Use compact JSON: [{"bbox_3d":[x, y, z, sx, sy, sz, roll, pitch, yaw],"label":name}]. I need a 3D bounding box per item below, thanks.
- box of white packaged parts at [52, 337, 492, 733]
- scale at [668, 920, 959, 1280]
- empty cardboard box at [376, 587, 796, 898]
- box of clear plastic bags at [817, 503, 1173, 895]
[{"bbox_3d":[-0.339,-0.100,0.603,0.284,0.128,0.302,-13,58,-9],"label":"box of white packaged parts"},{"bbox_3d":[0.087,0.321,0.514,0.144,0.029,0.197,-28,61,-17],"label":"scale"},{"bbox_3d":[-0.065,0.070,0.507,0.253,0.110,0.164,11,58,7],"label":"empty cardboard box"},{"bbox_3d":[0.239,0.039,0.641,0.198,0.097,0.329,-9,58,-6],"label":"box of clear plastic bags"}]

==

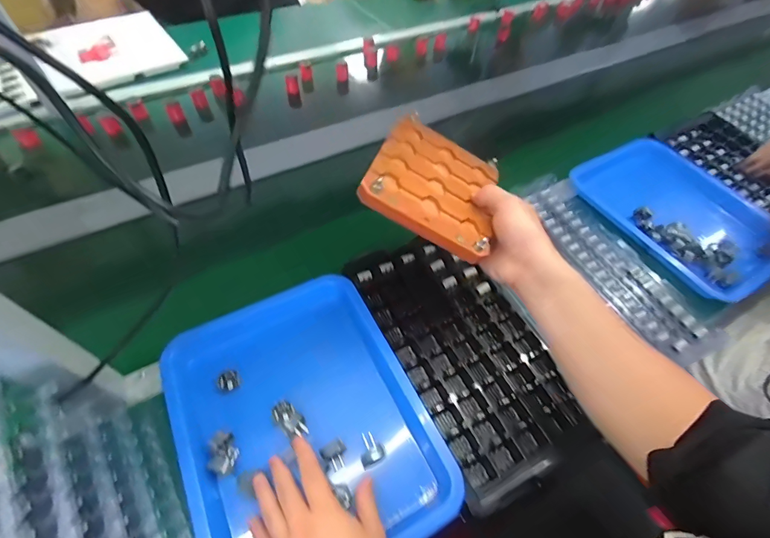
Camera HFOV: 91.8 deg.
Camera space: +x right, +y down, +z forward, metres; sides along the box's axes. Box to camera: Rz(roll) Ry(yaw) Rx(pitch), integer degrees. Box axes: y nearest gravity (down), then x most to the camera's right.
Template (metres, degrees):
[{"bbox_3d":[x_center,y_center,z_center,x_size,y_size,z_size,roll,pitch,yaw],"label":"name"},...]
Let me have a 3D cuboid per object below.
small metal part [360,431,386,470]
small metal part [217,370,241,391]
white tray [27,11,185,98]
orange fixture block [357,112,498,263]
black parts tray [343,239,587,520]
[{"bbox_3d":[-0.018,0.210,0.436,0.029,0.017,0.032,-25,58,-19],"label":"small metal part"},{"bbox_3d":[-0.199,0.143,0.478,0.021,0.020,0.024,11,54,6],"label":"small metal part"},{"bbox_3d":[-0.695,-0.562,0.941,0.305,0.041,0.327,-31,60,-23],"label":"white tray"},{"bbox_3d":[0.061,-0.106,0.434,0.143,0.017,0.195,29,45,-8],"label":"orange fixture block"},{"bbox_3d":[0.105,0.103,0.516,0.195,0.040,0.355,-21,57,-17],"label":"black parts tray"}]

▸ **To do**
Print only what lies in the material above starting at the line with "item below, thanks." and ending at the line with "- empty cardboard box at [376, 587, 796, 898]", every line exactly as given.

▸ **Answer to the problem**
Use compact JSON: [{"bbox_3d":[x, y, z, sx, sy, sz, roll, pitch, yaw],"label":name}]. I need a 3D bounding box per item below, thanks.
- box of white packaged parts at [52, 337, 492, 733]
- scale at [668, 920, 959, 1280]
- empty cardboard box at [376, 587, 796, 898]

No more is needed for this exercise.